In this study, we explored a Bayesian denoising method for GI to improve the quality of a retrieved image. The Bayes’ theorem produced a particularly different result from the previously reported method for enhancing the SNR of ghost images. Specifically, the proposed method, the BDGI, found a latent image in a noisy image, and the corresponding latent image was used as prior information at the next reconstruction step. Owing to this iterative Bayesian process, BDGI obtained the highest PSNR and SSIM in both binary and gray-scale targets with acceptable computational time even though the decision process of hyperparameter values was not optimized. Moreover, BDGI was the most robust in a weak correlation system with white Gaussian noise.

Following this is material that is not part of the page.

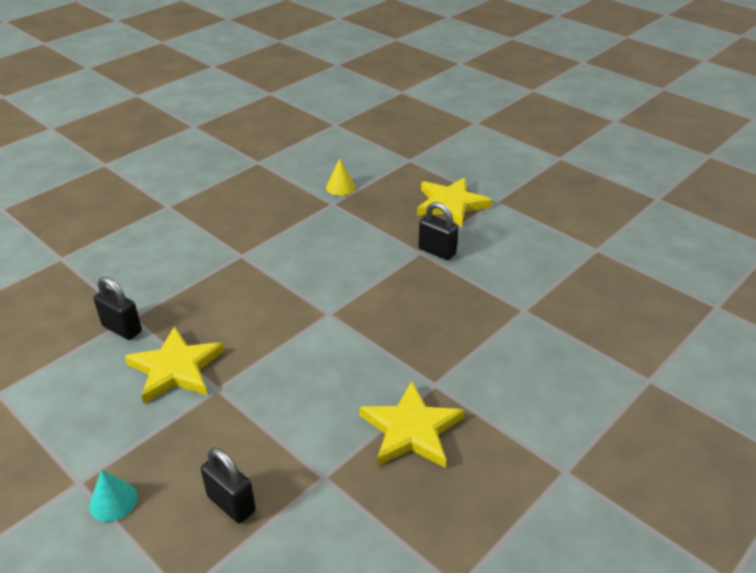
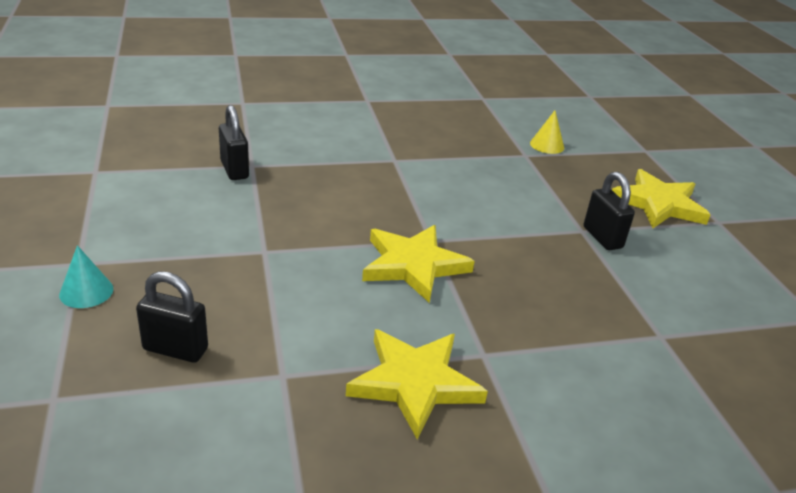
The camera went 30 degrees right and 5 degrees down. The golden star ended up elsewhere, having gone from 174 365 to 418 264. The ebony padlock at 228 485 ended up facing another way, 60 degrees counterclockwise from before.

There have been several studies [30–32] using an iterative approach to improve SNR of a ghost image. In [30], they optimized the illumination pattern to match the latent object in real time by using a genetic algorithm. It can be said that it has a property similar to Bayesian inference in terms of feedback processing where the algorithm interprets certain information from the measurement data and lets it influence the next illumination pattern. However, this method obviously had a limitation in that it was only effective in a computational GI system consisting of computing sources such as SLMs and DMDs. In contrast, the proposed method based on Bayes’ theorem itself can be universally applied to any GI system, thereby allowing it to easily be combined with other earlier methods.

Although our approach achieved the enhancement in terms of PSNR and SSIM for both a binary and a gray-scale target, we acknowledge the limitation that the proposed method appears to reveal a degraded spatial resolution. This limitation could be alternatively resolved by removing the noise that was due to the fluctuations of the speckle distribution, i.e., the covariance between the intensity of neighboring pixel ${\sigma ^2}({x,x^{\prime}} )$ as described in the previous studies [31,32]. Further study will need to compensate for such noise by adding a framework like the Hessian matrix [33] in each iterative step to resolve this issue so that a more versatile approach to reduce noise can be achieved and the spatial resolution in the BDGI process can be improved.